The Origins of the Rolling Stone Fiasco

As Rolling Stone tries to figure out how so much went wrong with their University of Virginia “gang rape” story, it won’t take a Sherlock Holmes to find a prime suspect.

Will Dana, the managing editor at Rolling Stone, is a graduate of Vermont’s highly progressive Middlebury College. He returned to campus in 2006 for a lecture explaining his magazine’s approach.

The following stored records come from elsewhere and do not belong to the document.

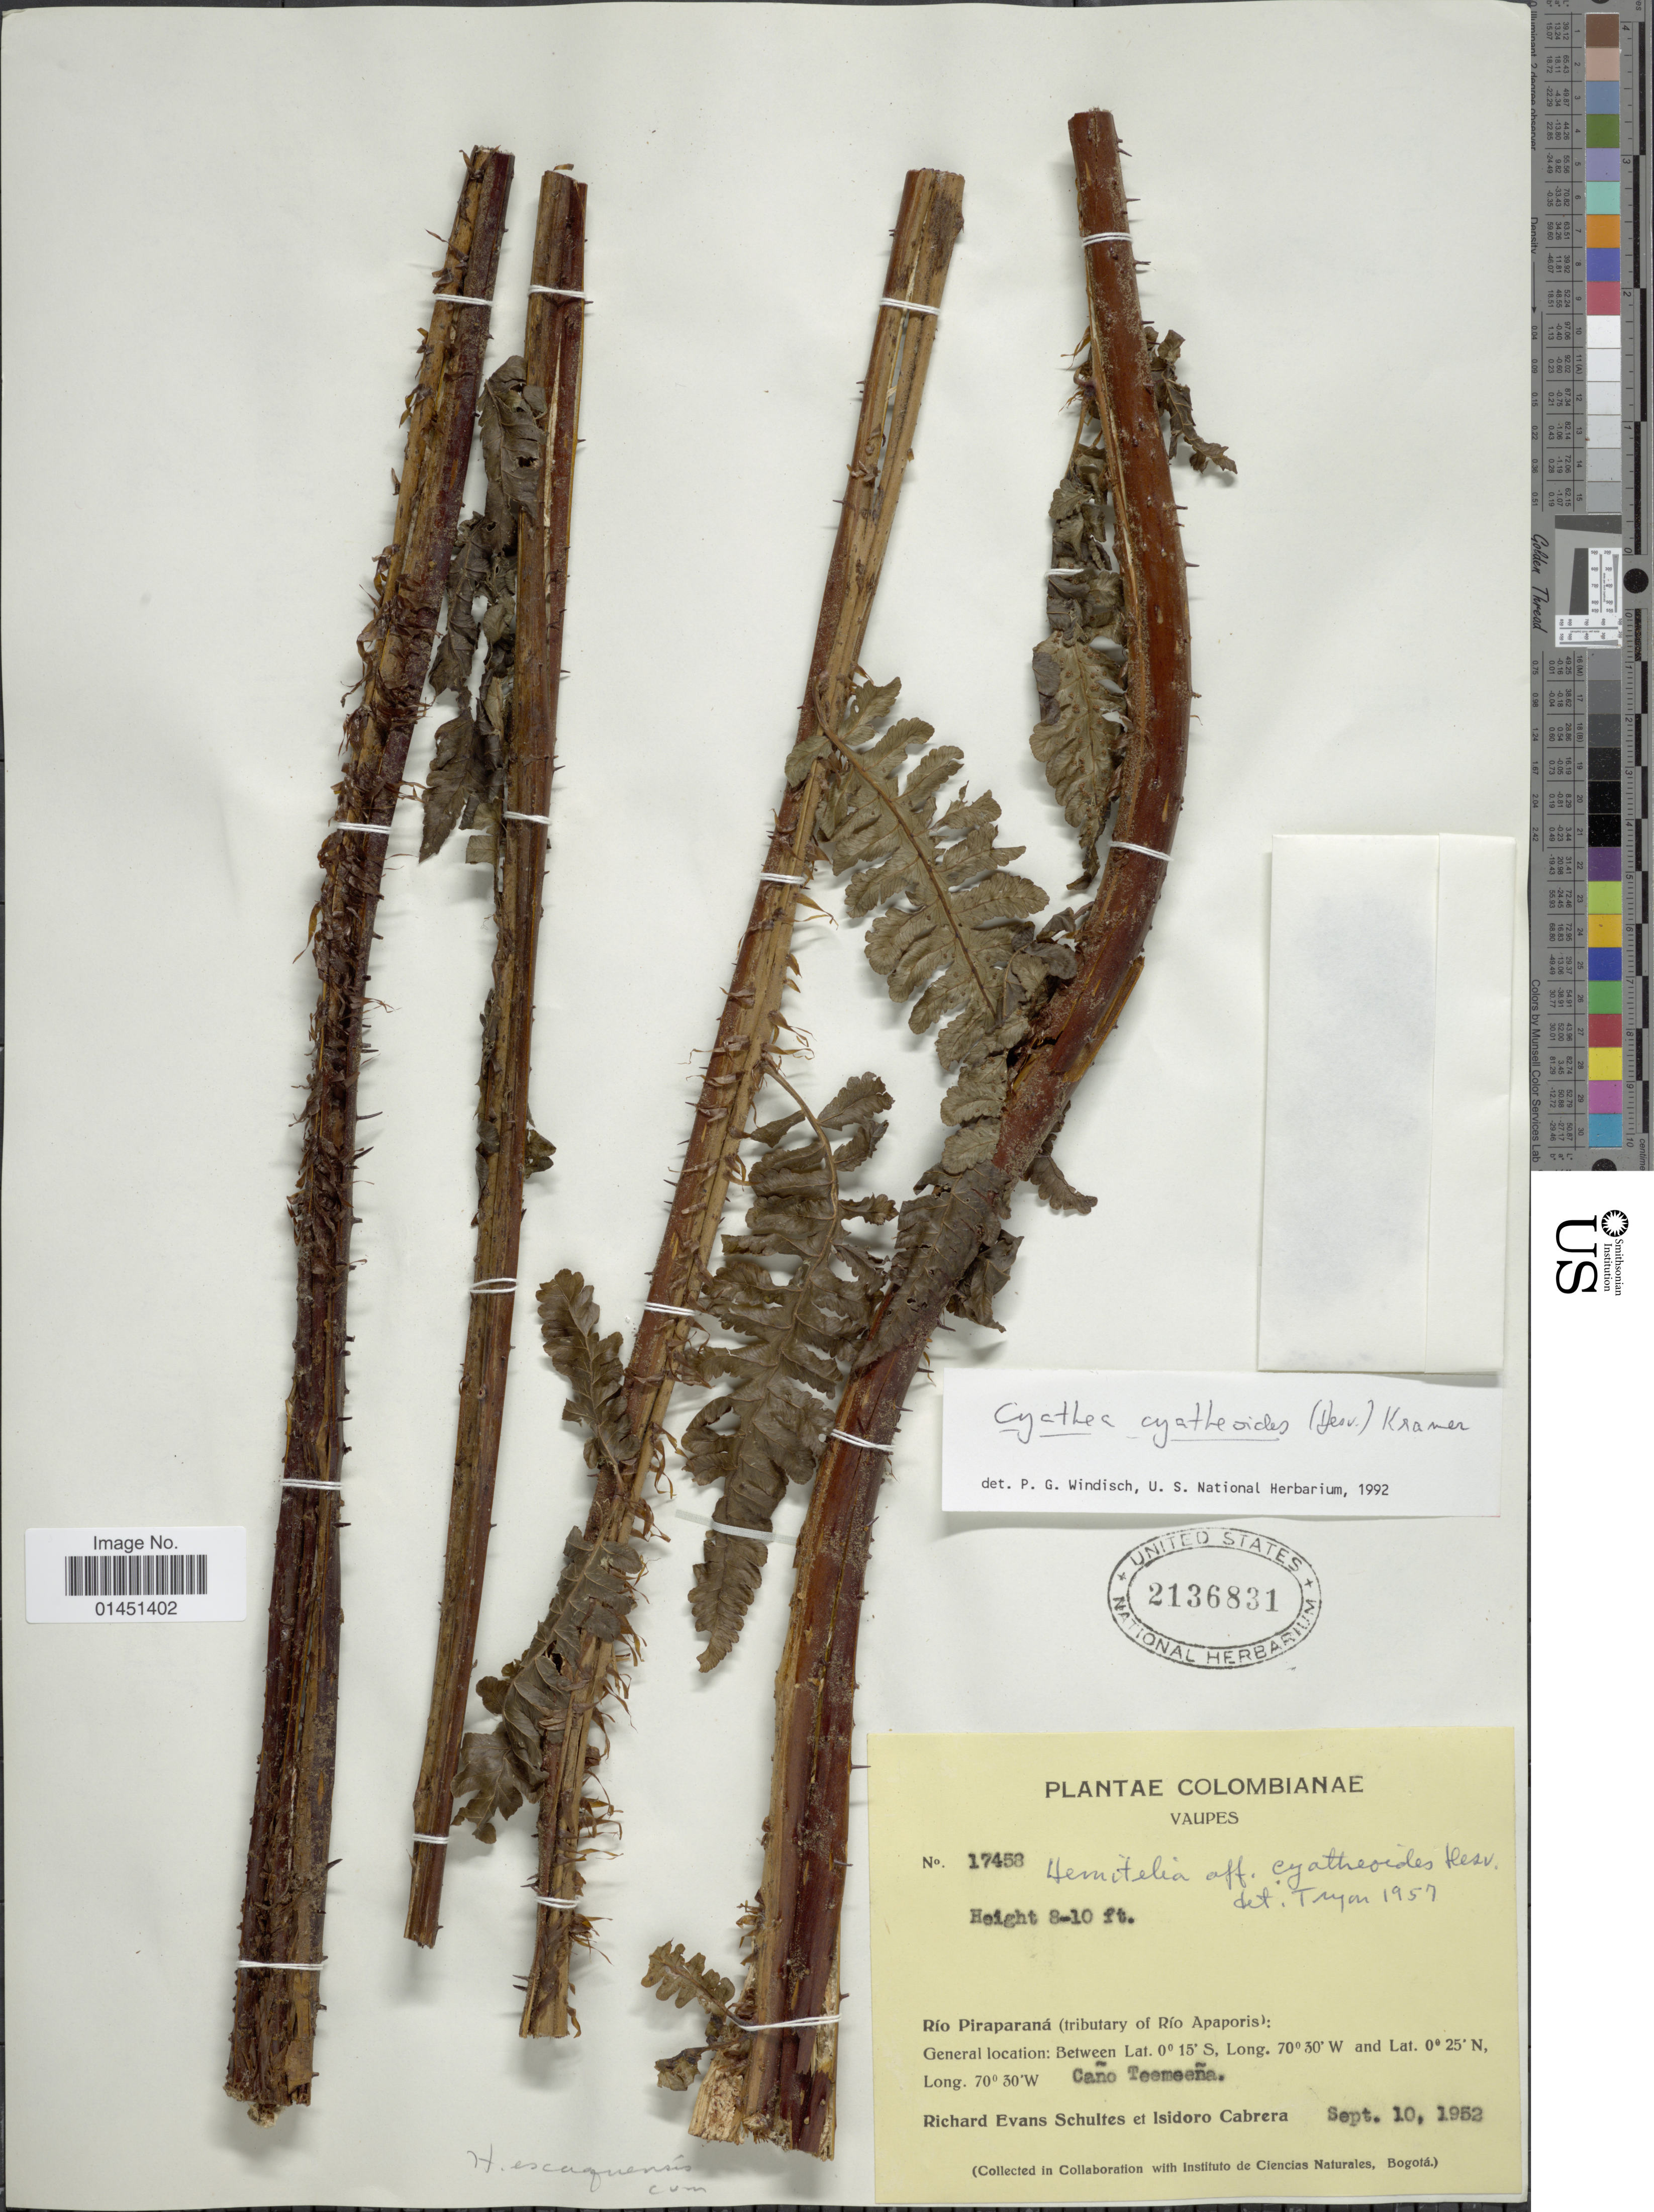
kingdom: Plantae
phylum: Tracheophyta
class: Polypodiopsida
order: Cyatheales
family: Cyatheaceae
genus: Cyathea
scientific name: Cyathea cyatheoides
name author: (Desv.) K.U. Kramer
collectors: R. E. Schultes & I. Cabrera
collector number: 17458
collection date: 1952-09-10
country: Colombia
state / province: Vaupés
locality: Rio Piraparana (tributary of Rio Apaporis) Cano Teemeena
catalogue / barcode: US 2136831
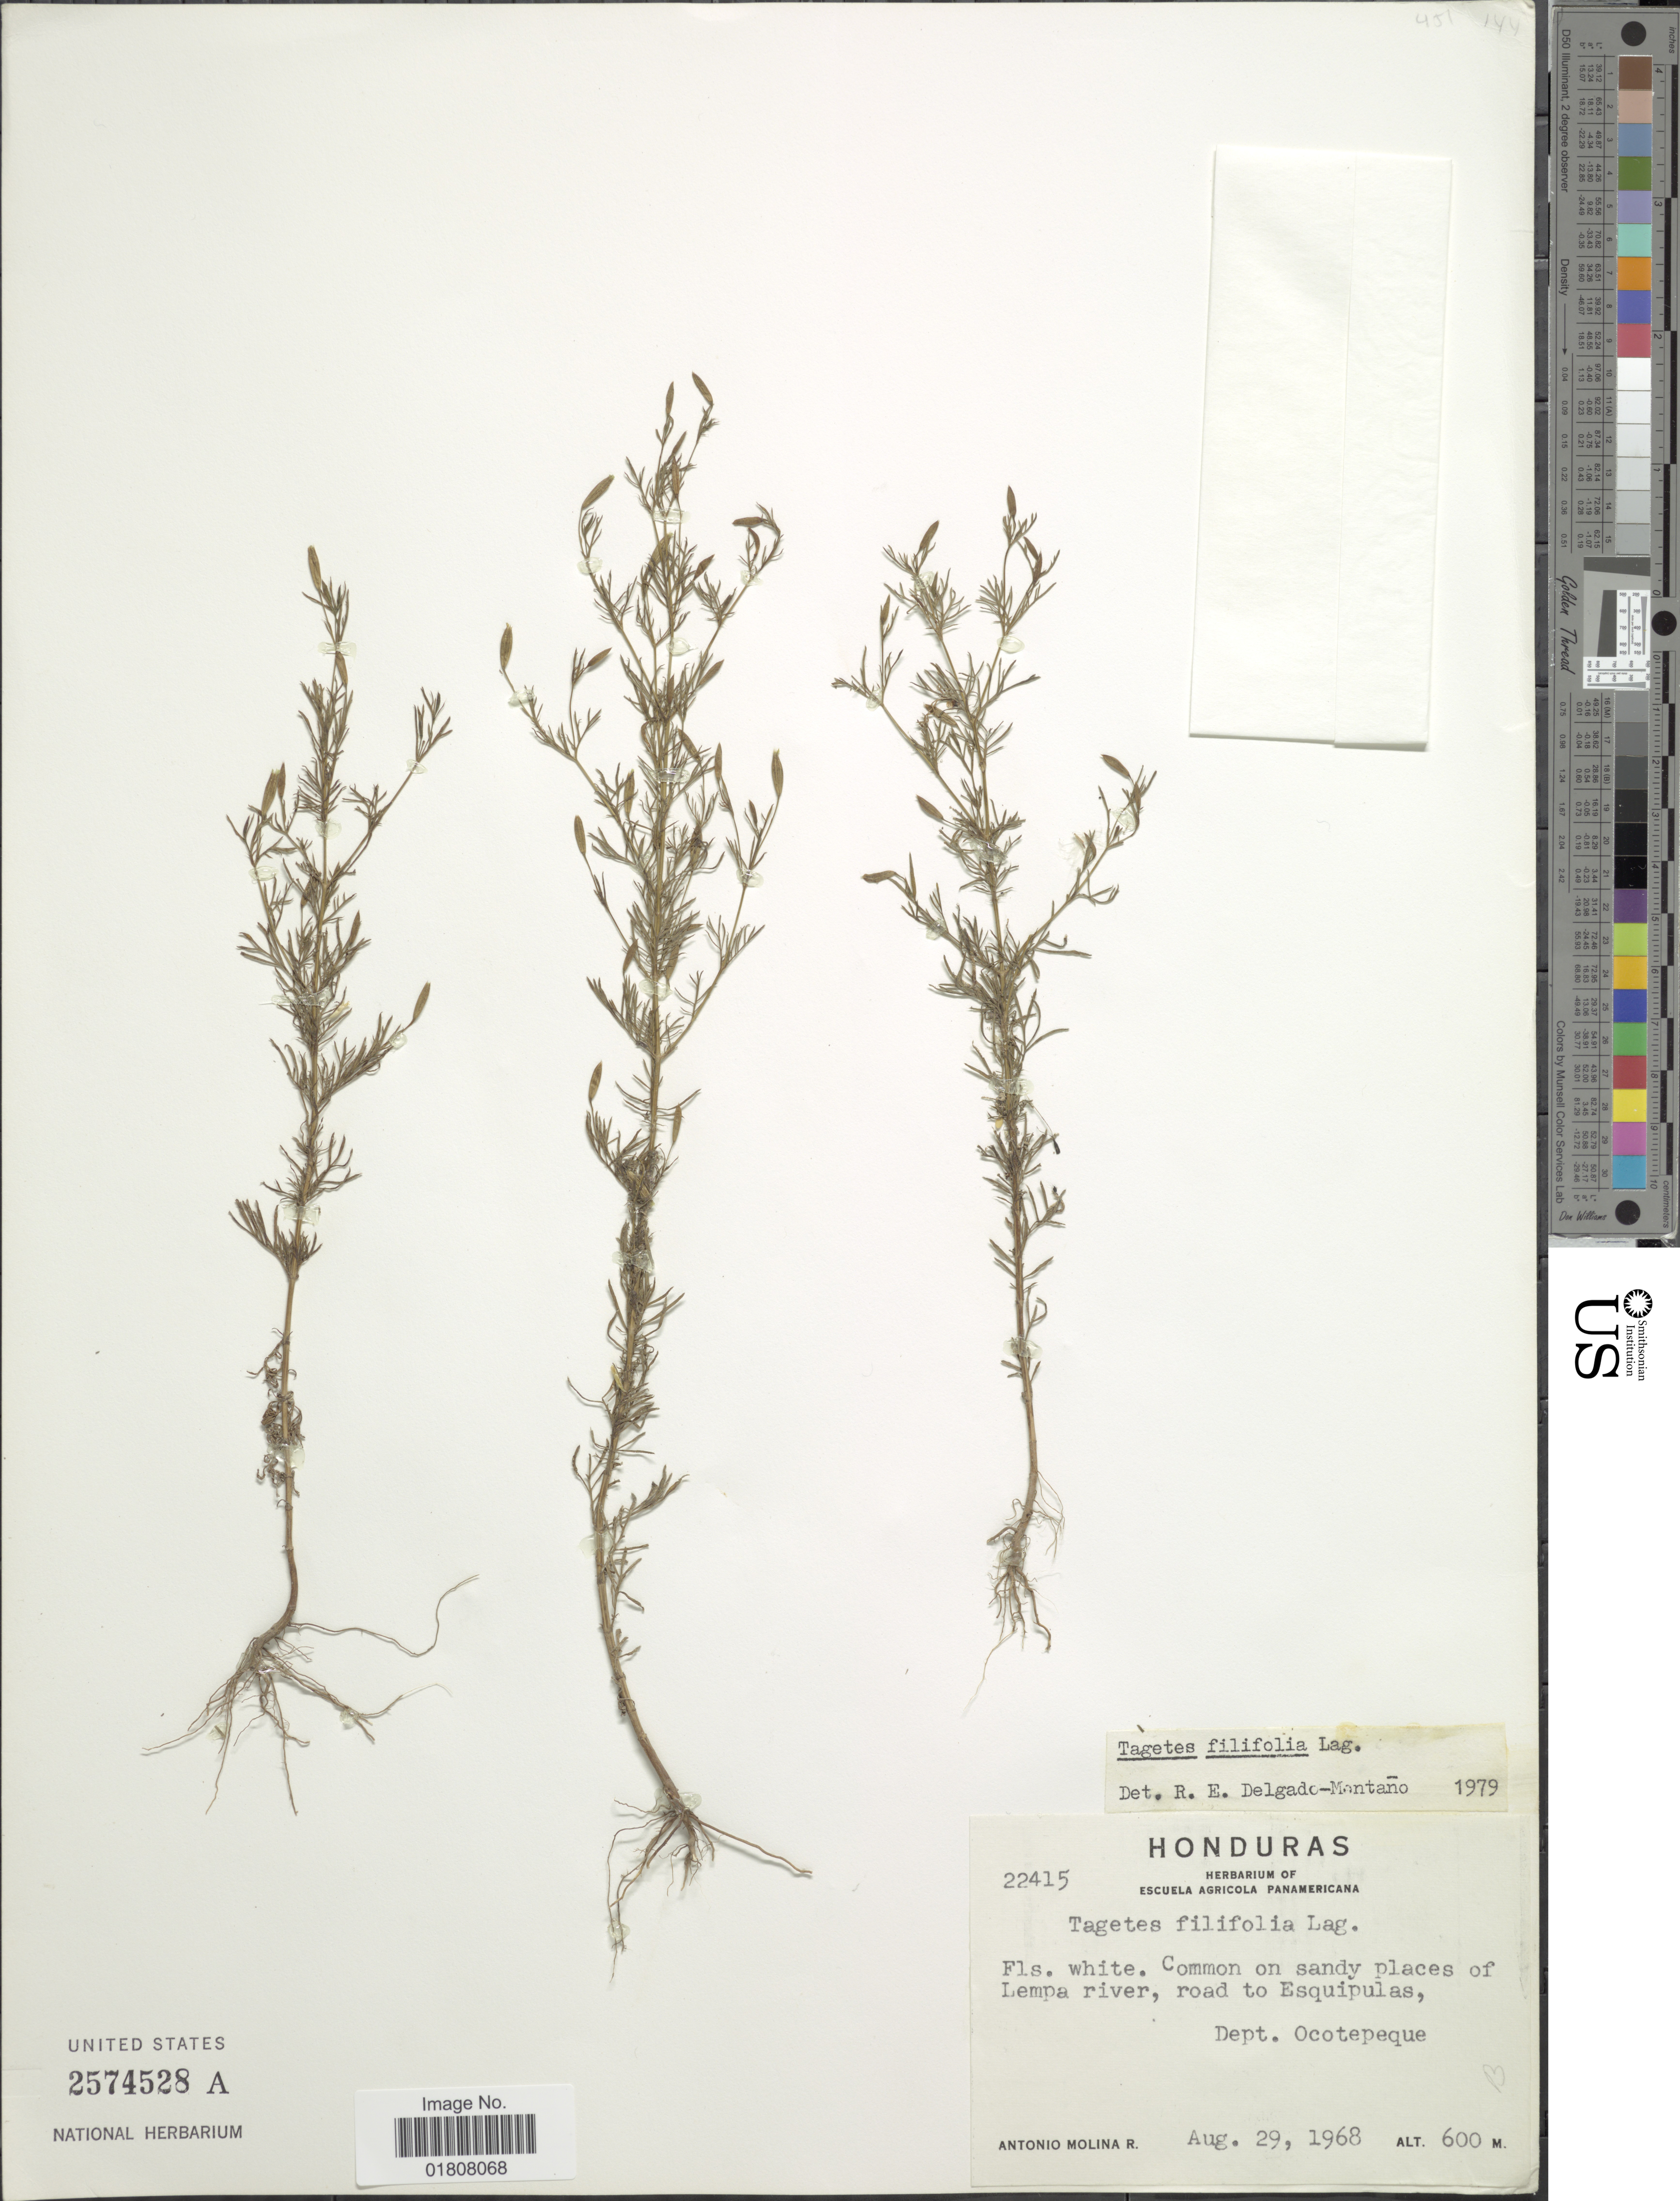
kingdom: Plantae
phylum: Tracheophyta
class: Magnoliopsida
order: Asterales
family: Asteraceae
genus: Tagetes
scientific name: Tagetes filifolia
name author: Lag.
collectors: A. Molina R.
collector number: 22415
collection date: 1968-08-29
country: Honduras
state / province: Ocotepeque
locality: Lempa river, road to Esquipulas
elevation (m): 600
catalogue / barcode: US 2574528A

The provocative title was “The Myth of Fair and Balanced: A Defense of Biased Reporting.” 

Dana didn’t hold much back. The Middlebury campus newspaper celebrated his “brazenly refusing to adhere to classical reporting standards.” Dana said that traditional journalists “worship the grail of objectivity” and “play twister to hide their bias.” By boldly exploiting its biases, Dana crowed that Rolling Stone could be “the seed pod of great things.” As an example, he pointed to Fast Food Nation, and expose of American eating habits that began as a two-part series in Rolling Stone. Dana says the magazine knew the subject was “potentially very volatile.” Therefore there had to be “exhaustive research” so “its validity was never to be in question.”

In explaining how he did that, Dana claimed his magazine had to make sure bias “sets the bar higher for Rolling Stone’s writers. They have to exercise extreme depth of analysis and reporting in writing their stories.”

That appears to be precisely what Rolling Stone writer Sabrina Rubin Erdely failed to do in her story on the alleged University of Virginia rape case. Dana’s flamboyant 2006 talk at his old alma mater may make an interesting exhibit as part of whatever libel suits will be filed against Rolling Stone in the future.

John Fund is National Review’s national-affairs reporter and a fellow at the Committee to Unleash Prosperity.